K-Means clustering. It's an unsupervised learning algorithm.
Syntax
parameters = kmeansfit(X)
parameters = kmeansfit(X,options)
Inputs
- X
- Training data.
- Type: double
- Dimension: vector | matrix
- options
- Type: struct
-
- n_clusters
- Number of clusters to find (default: 8).
- Type: integer
- Dimension: scalar
- init
- Method for initialization of centroids. 'k-means++' (default): Selects initial cluster centers in a smart way to speedup convergence. 'random': Choose k observations (rows) at random from data for the initial centroids.
- Type: char
- Dimension: string
- n_init
- Number of times the k-means algorithm will be run with different centroid seeds. The final results will be the best output of n_init consecutive runs in terms of inertia (default: 10).
- Type: integer
- Dimension: scalar
- max_iter
- Maximum number of iterations of the k-means algorithm for a single run (default: 300).
- Type: integer
- Dimension: scalar
- tol
- Relative tolerance with regard to inertia to declare convergence (default: 1e-4).
- Type: double
- Dimension: scalar
- random_state
- Determines random number generation for centroid initialization. Set this parameter to make randomness deterministic.
- Type: integer
- Dimension: scalar
- algorithm
- K-means algorithm to use.
- 'full': classical EM-style algorithm
- 'elkan': more efficient variant of classical by using triangle inequality, but currently doesn't support sparse data.

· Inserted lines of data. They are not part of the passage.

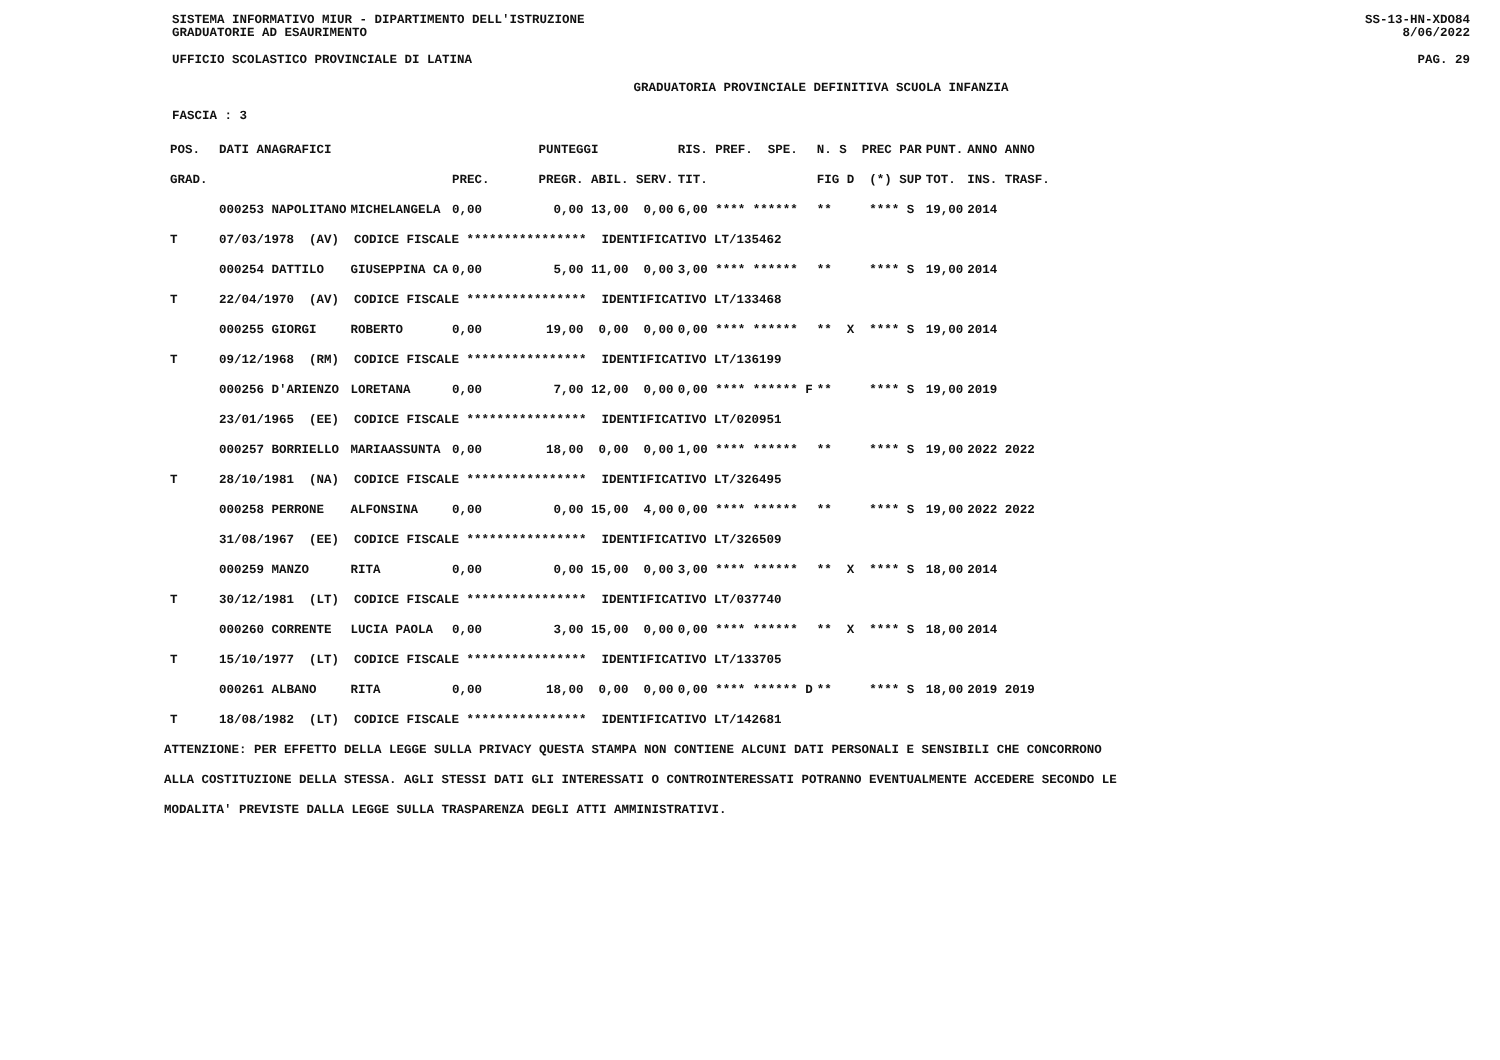SISTEMA INFORMATIVO MIUR - DIPARTIMENTO DELL'ISTRUZIONE SS-13-HN-XDO84
GRADUATORIE AD ESAURIMENTO 8/06/2022
UFFICIO SCOLASTICO PROVINCIALE DI LATINA PAG. 29
GRADUATORIA PROVINCIALE DEFINITIVA SCUOLA INFANZIA
FASCIA : 3
| POS. | DATI ANAGRAFICI | | | PUNTEGGI | RIS. PREF. SPE. | N. S PREC PAR | PUNT. | ANNO ANNO |
| --- | --- | --- | --- | --- | --- | --- | --- | --- |
| GRAD. | | | PREC. | PREGR. ABIL. SERV. | TIT. | FIG D (*) SUP | TOT. | INS. TRASF. |
| | 000253 NAPOLITANO | MICHELANGELA | 0,00 | 0,00 13,00 0,00 | 6,00 **** ****** | ** **** S | 19,00 | 2014 |
| T | 07/03/1978 (AV) CODICE FISCALE **************** IDENTIFICATIVO LT/135462 | | | | | | | |
| | 000254 DATTILO | GIUSEPPINA CA | 0,00 | 5,00 11,00 0,00 | 3,00 **** ****** | ** **** S | 19,00 | 2014 |
| T | 22/04/1970 (AV) CODICE FISCALE **************** IDENTIFICATIVO LT/133468 | | | | | | | |
| | 000255 GIORGI | ROBERTO | 0,00 | 19,00 0,00 0,00 | 0,00 **** ****** | ** X **** S | 19,00 | 2014 |
| T | 09/12/1968 (RM) CODICE FISCALE **************** IDENTIFICATIVO LT/136199 | | | | | | | |
| | 000256 D'ARIENZO | LORETANA | 0,00 | 7,00 12,00 0,00 | 0,00 **** ****** F | ** **** S | 19,00 | 2019 |
| | 23/01/1965 (EE) CODICE FISCALE **************** IDENTIFICATIVO LT/020951 | | | | | | | |
| | 000257 BORRIELLO | MARIAASSUNTA | 0,00 | 18,00 0,00 0,00 | 1,00 **** ****** | ** **** S | 19,00 | 2022 2022 |
| T | 28/10/1981 (NA) CODICE FISCALE **************** IDENTIFICATIVO LT/326495 | | | | | | | |
| | 000258 PERRONE | ALFONSINA | 0,00 | 0,00 15,00 4,00 | 0,00 **** ****** | ** **** S | 19,00 | 2022 2022 |
| | 31/08/1967 (EE) CODICE FISCALE **************** IDENTIFICATIVO LT/326509 | | | | | | | |
| | 000259 MANZO | RITA | 0,00 | 0,00 15,00 0,00 | 3,00 **** ****** | ** X **** S | 18,00 | 2014 |
| T | 30/12/1981 (LT) CODICE FISCALE **************** IDENTIFICATIVO LT/037740 | | | | | | | |
| | 000260 CORRENTE | LUCIA PAOLA | 0,00 | 3,00 15,00 0,00 | 0,00 **** ****** | ** X **** S | 18,00 | 2014 |
| T | 15/10/1977 (LT) CODICE FISCALE **************** IDENTIFICATIVO LT/133705 | | | | | | | |
| | 000261 ALBANO | RITA | 0,00 | 18,00 0,00 0,00 | 0,00 **** ****** D | ** **** S | 18,00 | 2019 2019 |
| T | 18/08/1982 (LT) CODICE FISCALE **************** IDENTIFICATIVO LT/142681 | | | | | | | |
ATTENZIONE: PER EFFETTO DELLA LEGGE SULLA PRIVACY QUESTA STAMPA NON CONTIENE ALCUNI DATI PERSONALI E SENSIBILI CHE CONCORRONO
ALLA COSTITUZIONE DELLA STESSA. AGLI STESSI DATI GLI INTERESSATI O CONTROINTERESSATI POTRANNO EVENTUALMENTE ACCEDERE SECONDO LE
MODALITA' PREVISTE DALLA LEGGE SULLA TRASPARENZA DEGLI ATTI AMMINISTRATIVI.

- 'auto' (default): chooses 'elkan' for dense data and 'full' for sparse data.
- Type: char
- Dimension: string
Outputs
- parameters
- Contains all the values passed to kmeansfit method as options. Additionally it has below key-value pairs.
- Type: struct
-
- labels
- Labels of each point.
- Type: double
- Dimension: vector
- inertia
- Sum of squared distances of samples to their closest cluster center.
- Type: double
- Dimension: scalar
- n_iter
- Number of interations run.
- Type: integer
- Dimension: scalar
- n_samples
- Number of rows in the training data.
- Type: integer
- Dimension: scalar
- n_features
- Number of columns in the training data.
- Type: integer
- Dimension: scalar
Example
Usage of kmeansfit with options
rand('seed', 2);
XTrain = rand(14, 5);
XTest = rand(2, 5);
options = struct;
options.n_clusters = 2;
parameters = kmeansfit(XTrain, options);
> parameters
parameters = struct [
algorithm: auto
cluster_centers: [Matrix] 2 x 5
0.25669 0.37129 0.78008 0.28967 0.55561
0.57313 0.57262 0.30554 0.31799 0.40330
init: k-means++
interia: 2.4113899
...
Comments
If the algorithm stops before fully converging (because of tol or max_iter), labels and cluster_centers will not be consistent, i.e. the cluster_centers will not be the means of the points in each cluster. Also, the estimator will reassign labels after the last iteration to make labels consistent with predict on the training set. Output 'parameters' should be passed as input to kmeanspredict function.